[SOURCE EXTRACT]
Santosh Bakaya |
One cold day
in Montgomery, Alabama, Rosa Parks, a much respected forty two year old African-
American seamstress refused to vacate her seat for a White American, in a bus
plied by Montgomery City Lines, thus
violating the city’s racial segregation ordinances, and was arrested.
It was 1 December, 1955.
“Why do you push us around?” she asked the officer.
“I don’t know, but the law is the law and you are under arrest”. Rejoined the officer.
Yes, the law was the law, an unjust law, which
said that the African- American passengers were expected to sit at the back of
the bus and to give up their seats, if the white section became full. The
whites sat in front.
After Parks’ arrest the Montgomery Improvement Association was created, spearheaded by a twenty six year old pastor, Rev. Martin Luther King Jr, and they started the Montgomery Bus Boycott on 5 December, 1955.
Planned for only a day, it lasted for 381 days, in which 40 thousand blacks
participated. On 21 December, 1956, whites and Afro- Americans rode for the
first time on previously segregated buses.
“And
we are determined here in Montgomery to work and fight until justice runs down
like water and righteousness like a mighty stream.” MLK Jr. said in Montgomery,
Alabama, and they held on steadfastly fighting with their nonviolent weapons,
despite efforts to break their spirit and quash their spines.
A quiescent conscience was yanked out of
its slumber and a new sense of dignity was injected into the Afro- Americans. In words so reminiscent of Gandhi, King said,
“If we are arrested every day, if we are exploited every day, if we are
trampled over every day, don’t ever let anyone pull you so low, as to hate
them. We must use the weapon of love.”
The
Montgomery Bus Boycott was a great success and during the boycott, Gandhi’s
name was mentioned many times. King had helped straighten the backs of his
brethren, tried to revive a comatose nation, unfazed by high-powered hoses and
Bull Connors’ dogs, the invisible shadow of Gandhi their beacon light. King
wrote:
“While the Montgomery bus Boycott was
going on, India’s Gandhi was the guiding light of our technique of nonviolent
social change.”

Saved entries
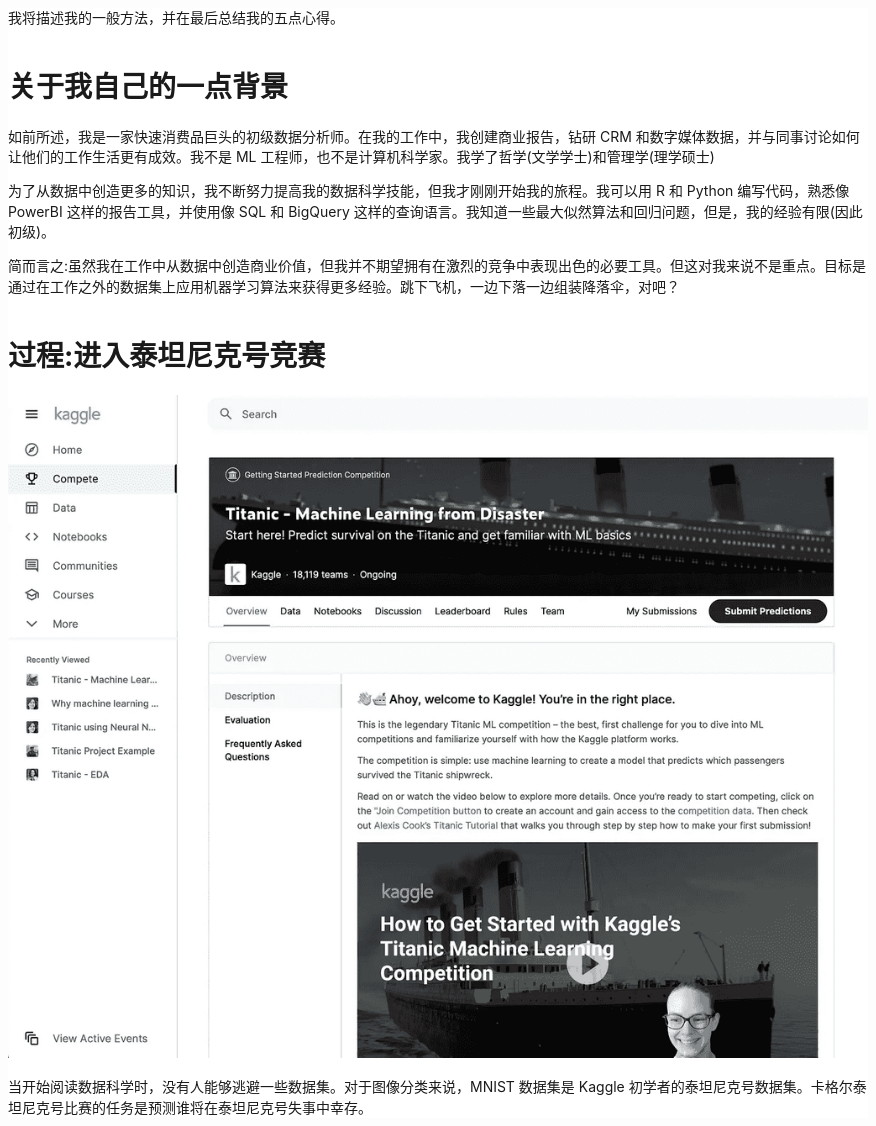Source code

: 我将描述我的一般方法，并在最后总结我的五点心得。

# 关于我自己的一点背景

如前所述，我是一家快速消费品巨头的初级数据分析师。在我的工作中，我创建商业报告，钻研 CRM 和数字媒体数据，并与同事讨论如何让他们的工作生活更有成效。我不是 ML 工程师，也不是计算机科学家。我学了哲学(文学学士)和管理学(理学硕士)

为了从数据中创造更多的知识，我不断努力提高我的数据科学技能，但我才刚刚开始我的旅程。我可以用 R 和 Python 编写代码，熟悉像 PowerBI 这样的报告工具，并使用像 SQL 和 BigQuery 这样的查询语言。我知道一些最大似然算法和回归问题，但是，我的经验有限(因此初级)。

简而言之:虽然我在工作中从数据中创造商业价值，但我并不期望拥有在激烈的竞争中表现出色的必要工具。但这对我来说不是重点。目标是通过在工作之外的数据集上应用机器学习算法来获得更多经验。跳下飞机，一边下落一边组装降落伞，对吧？

# 过程:进入泰坦尼克号竞赛

![](img/7cc0c036164badd25e062ece5603cec5.png)

当开始阅读数据科学时，没有人能够逃避一些数据集。对于图像分类来说，MNIST 数据集是 Kaggle 初学者的泰坦尼克号数据集。卡格尔泰坦尼克号比赛的任务是预测谁将在泰坦尼克号失事中幸存。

[TASKS TO CARRY OUT]
**1)** According to the piece on the Montgomery Bus Boycott, how many days did the boycott last?
**2)** Continue the piece on the Montgomery Bus Boycott from its final sentence.

[EXPECTED RESPONSES]
**1)** It lasted 381 days.

**2)**
King was only a nineteen year old youth when Gandhi was assassinated in 1948,
hence the two could never meet, yet Gandhi’s ideology of non- violence influenced
him greatly.
But, his discovery of Gandhi did not
take place during the Montgomery bus boycott; it had gripped him during his
study of Divinity at Crozer Theological Seminary in Chester, Pennsylvania [1948-1951].
From the Seminary, one day he travelled to Philadelphia to listen to a sermon
of Mordecai Johnson, President of Howard University, who had just returned from
India, highly impressed by the teachings of Gandhi. King found his sermon so
‘profound’ and ‘electrifying’ that he immediately bought half a dozen books on Gandhi.
On 10 July 1959, he was asked by Christian
Century editor Harold Fey to write an essay on How my Mind has changed.
He was one of the many significant thinkers who talked of their spiritual and
intellectual evolution during the
past ten years and in that article of
April 13, 1960, he wrote that at the Crozer seminary in 1949, he studied various
theories, liberalism, works of Reinhold Niebuhr, Kierkegaard and existentialism,
Jean Paul Sartre, Friedrich Nietzsche, Paul Tillich, Rauschenbusch, each of
whom enriched him and stoked his intellectual curiosity, but he also came to
know “for the first time that the Christian
doctrine of love operating through the Gandhian method of non- violence is one
of the most potent weapons available to a nation in their struggle for freedom.”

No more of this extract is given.